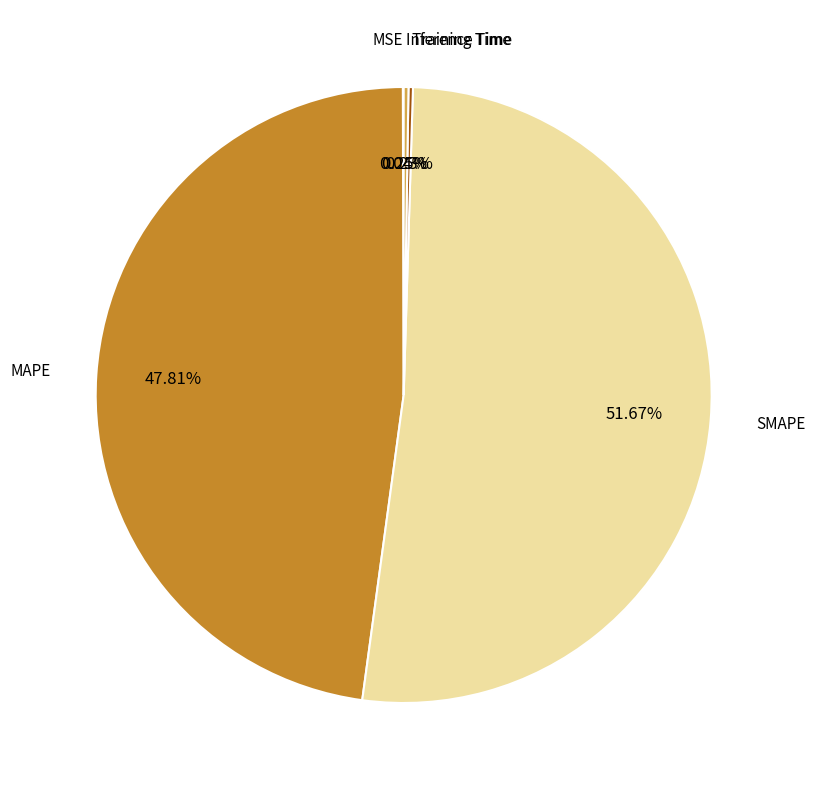

To the nearest percent, what portion does SMAPE represent?

52%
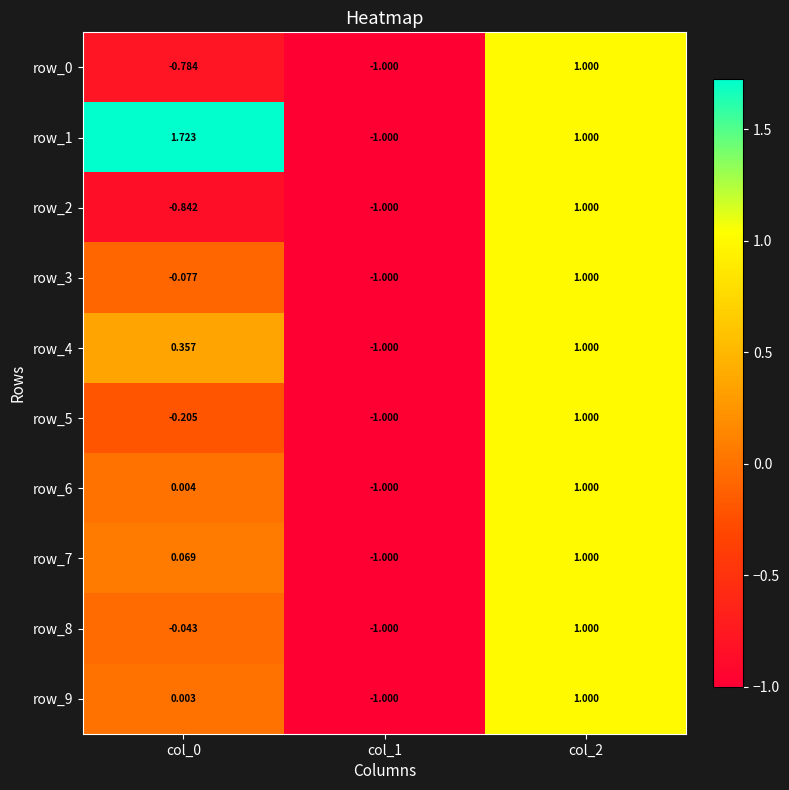

Is the value of row_3 at col_2 greater than the value of row_1 at col_1?

Yes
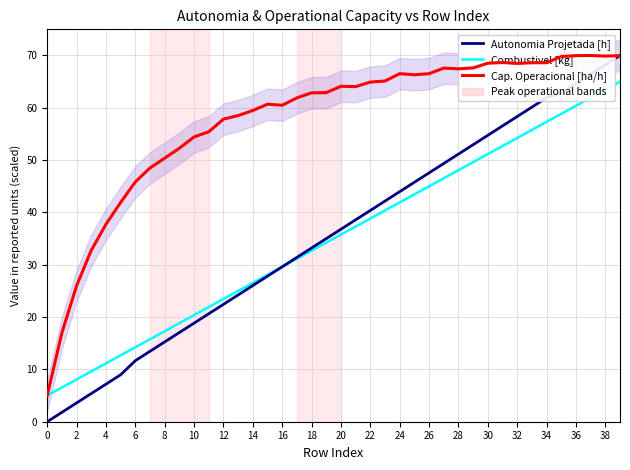

Between which two adjacent categories do Autonomia Projetada [h] and Cap. Operacional [ha/h] first intersect?

38 and 39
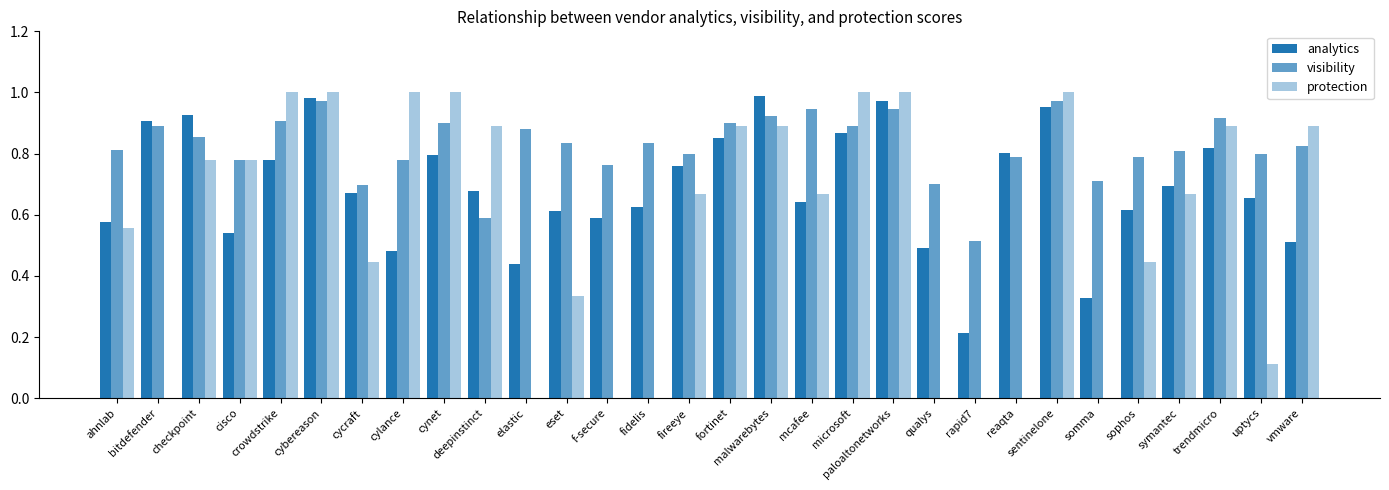

Are the bars grouped side by side (vs. stacked)?

Yes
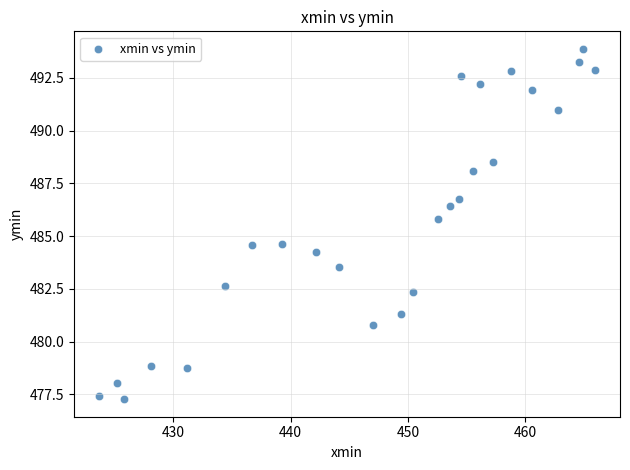

What is the range of X values (max minus min)?

42.3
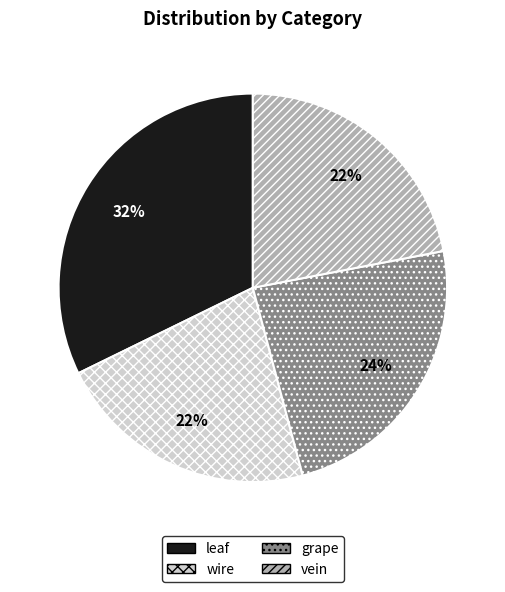

Is there a majority slice in this chart?

No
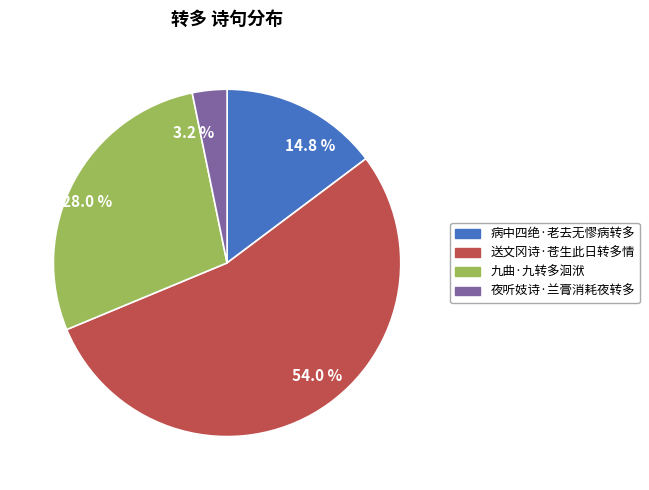

Is there any slice that represents more than half of the pie?

Yes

--------------------------------------------------

Could you rewrite all of the records above with every "slice" changed to "wedge", leaving out the pictures and keeping everything else the same?

To the nearest percent, what portion does SMAPE represent?

52%

Is the value of row_3 at col_2 greater than the value of row_1 at col_1?

Yes

Between which two adjacent categories do Autonomia Projetada [h] and Cap. Operacional [ha/h] first intersect?

38 and 39

Are the bars grouped side by side (vs. stacked)?

Yes

What is the range of X values (max minus min)?

42.3

Is there a majority wedge in this chart?

No

Is there any wedge that represents more than half of the pie?

Yes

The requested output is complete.